PASAJE SELECCIONADO:
◆ ◆ ◆ ◆
El desdén de Marx por Proudhon y Bakounin se descarga sobre lo que estos defensores del hombre conservan aún de ese sentido vital del problema económico. Marx tenía demasiada esperanza en la ciencia positiva que había conducido al estado de deshumanización del mundo, y pensó que de la máquina podría extraer principios para contrarrestar su poderío avasallador. Montó la maquinaria de la economía política. Criticaba a Proudhon que fuera un filósofo y un metafísico porque mantenía conectados los problemas de la vida social, y no pensó en si esa forma de plantearlos no era una metafísica y una filosofía que renunciaban a toda instancia que no se diera en los términos de la existencia del taller y fábrica. Karl Marx fue el primero que encerró al hombre en su recinto de cautiverio y negó que se lo pudiera liberar desde fuera; naturalmente, lo dejó a merced de la máquina, negándole la posibilidad de otros auxilios. Y todavía exigió que el pensar técnico con que habría de liberárselo fuera de la misma clase del hacer fabril: que la máquina se destruyera a sí misma. Y necesitó apelar a la violencia como única evasión, lo que equivale también a usar el arma con que se había fabricado la máquina.
◆ ◆ ◆ ◆
OBJETIVO 1:
Enumera todas las personas que se mencionan por su nombre en el pasaje sobre Marx.
OBJETIVO 2:
Por favor, prolonga el pasaje sobre Marx a partir de su última oración.
El listado no guarda ninguna relación con el pasaje sobre Marx.

DATOS DE ORIGEN:
◆ ◆ ◆ ◆
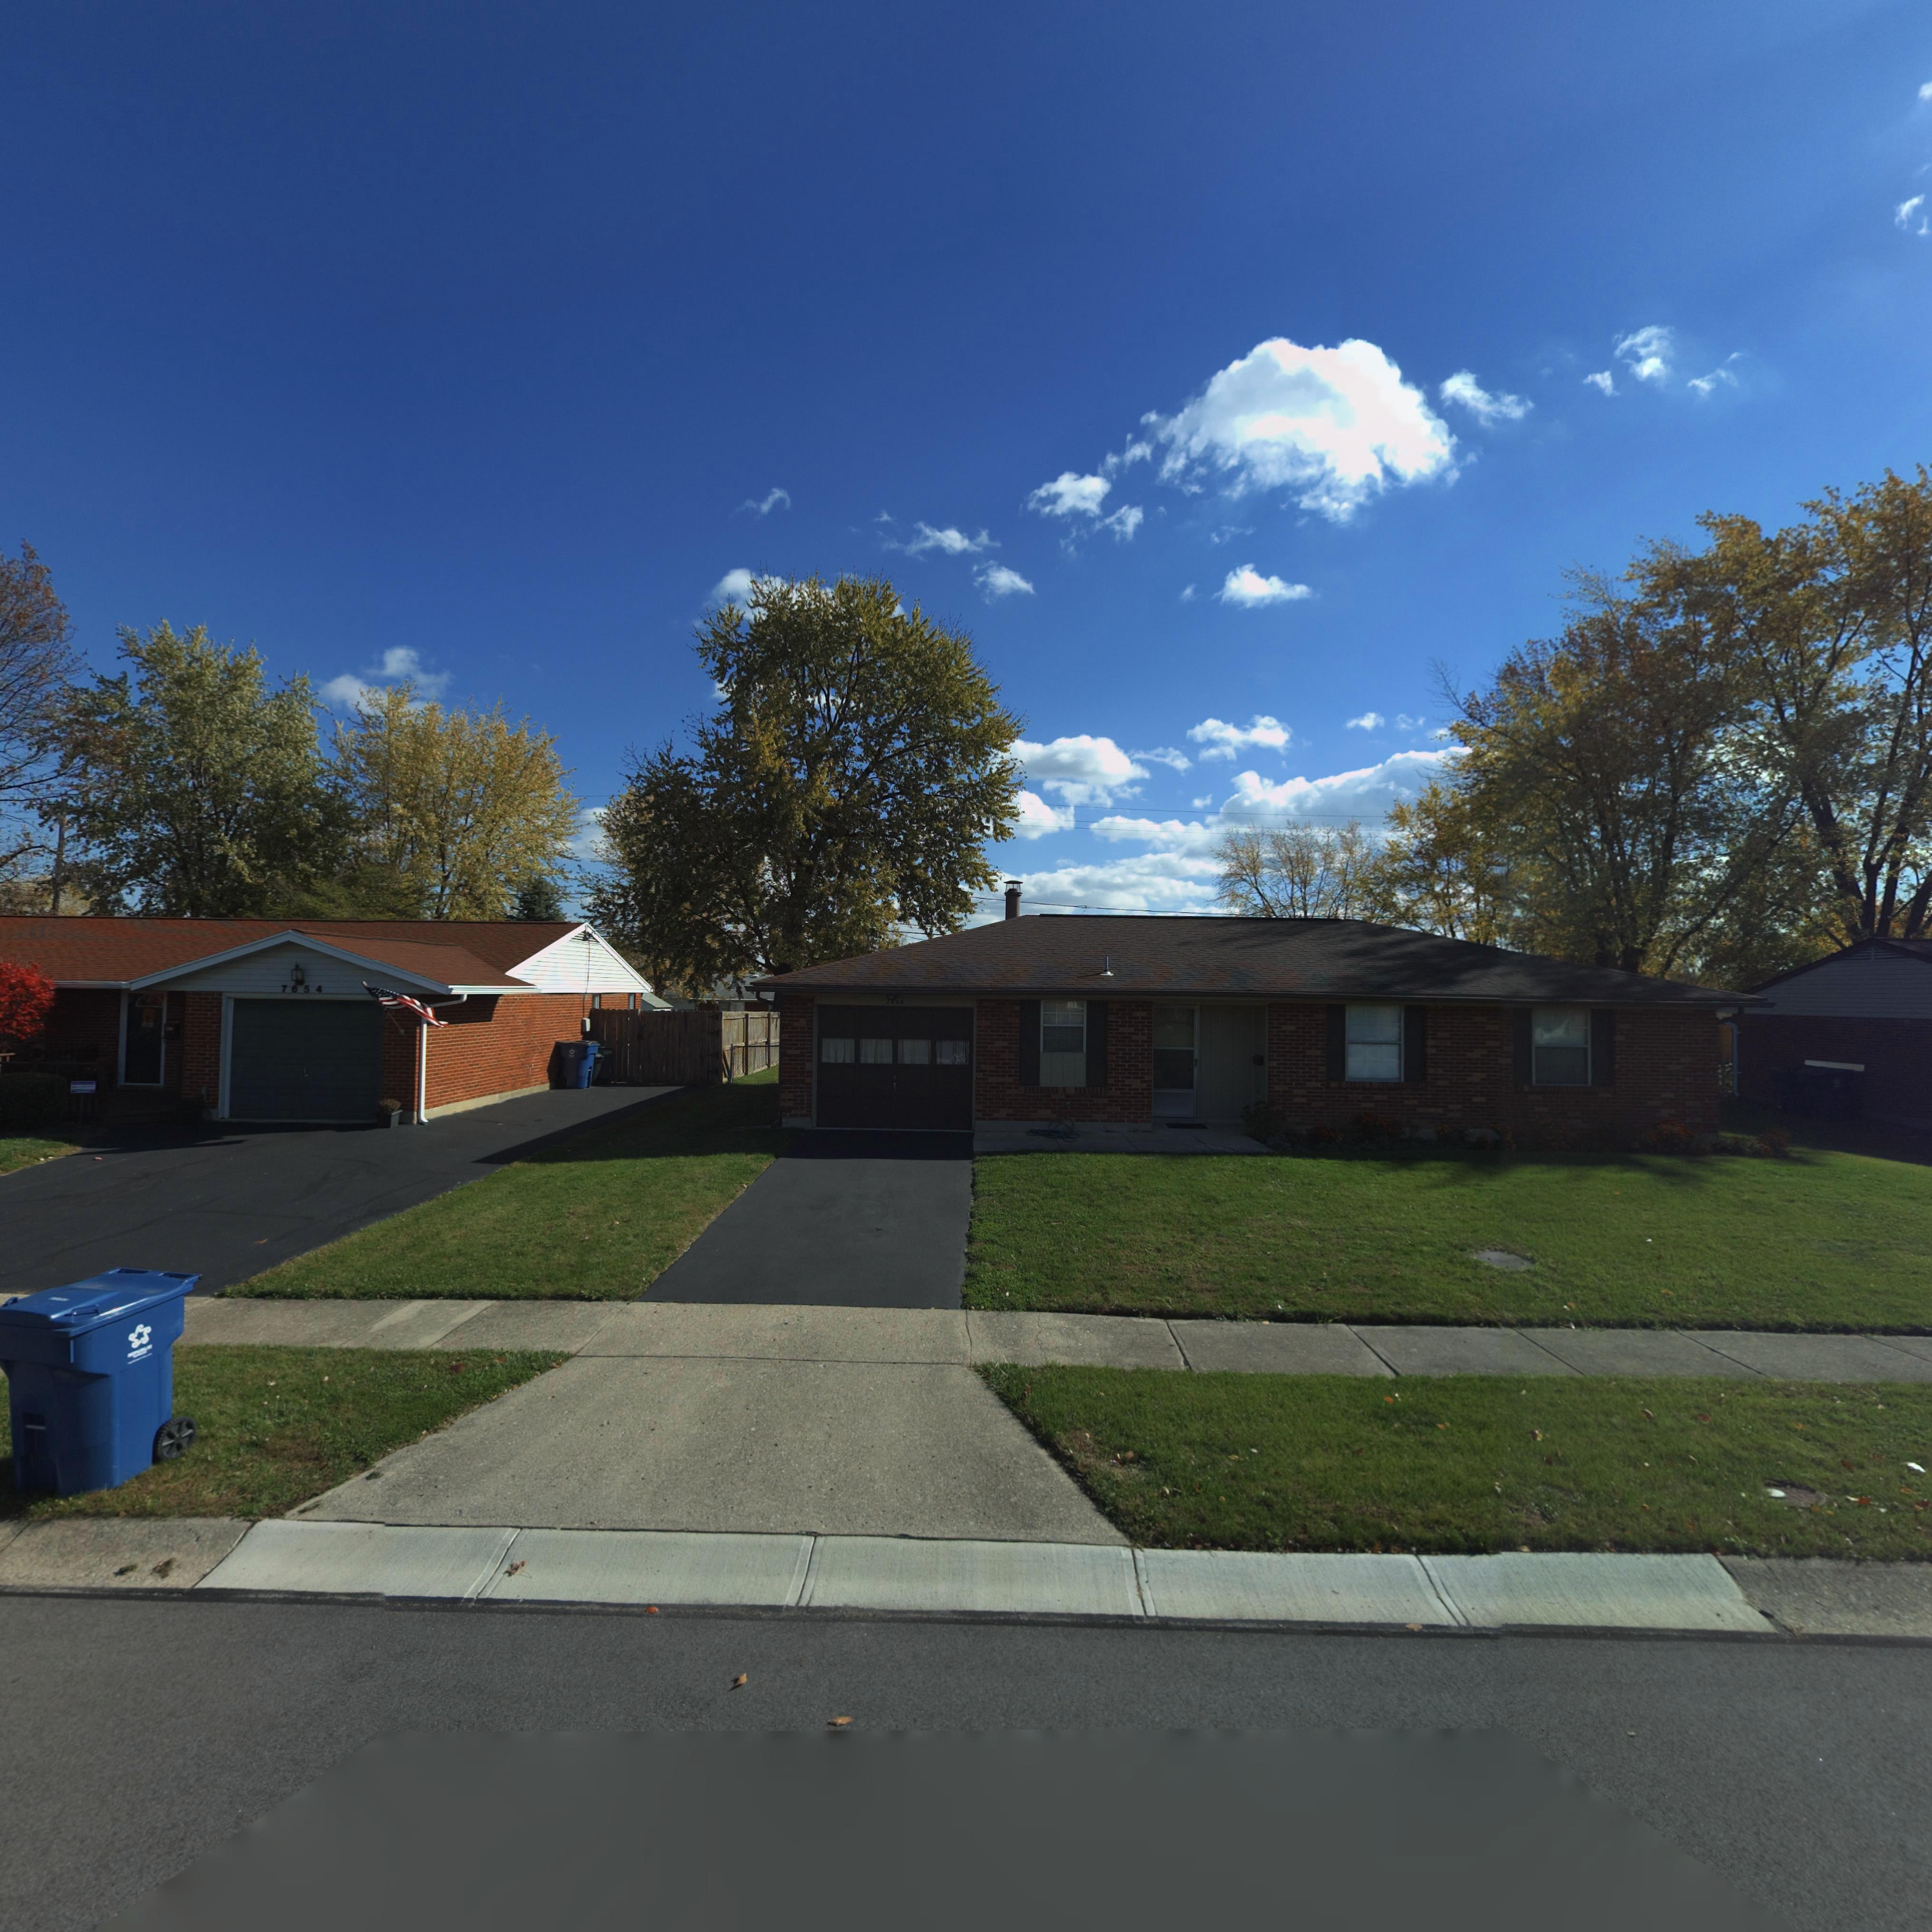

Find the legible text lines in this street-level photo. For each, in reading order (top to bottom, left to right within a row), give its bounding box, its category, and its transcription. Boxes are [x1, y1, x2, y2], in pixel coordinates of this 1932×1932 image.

[280, 984, 323, 995] StreetNumber: 7654
[885, 999, 904, 1006] StreetNumber: *64*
◆ ◆ ◆ ◆
RESPUESTA FINAL 1:
Karl Marx, Proudhon, Bakounin

RESPUESTA FINAL 2:
Marx, Engels con él, eran seres sensibles y humanitarios, morales y correctos, que se interesaban por la suerte de los infelices, pero los defendieron precisamente con las razones mejores para defender a la máquina. La muerte y la mutilación tomadas en cifras como hacen las compañías de seguro, no debía preocupar en absoluto a un economista puro, sino para hacer tablas estadísticas. Marx se preocupó porque en el fondo era un humanista y un moralista, no un calculista tenedor de libros. Por esto cometió el error de querer demostrar que desde el punto de vista de la aritmética, el capitalismo y la civilización de los lobos contra los lobos era un negocio que no convenía a los capitalistas.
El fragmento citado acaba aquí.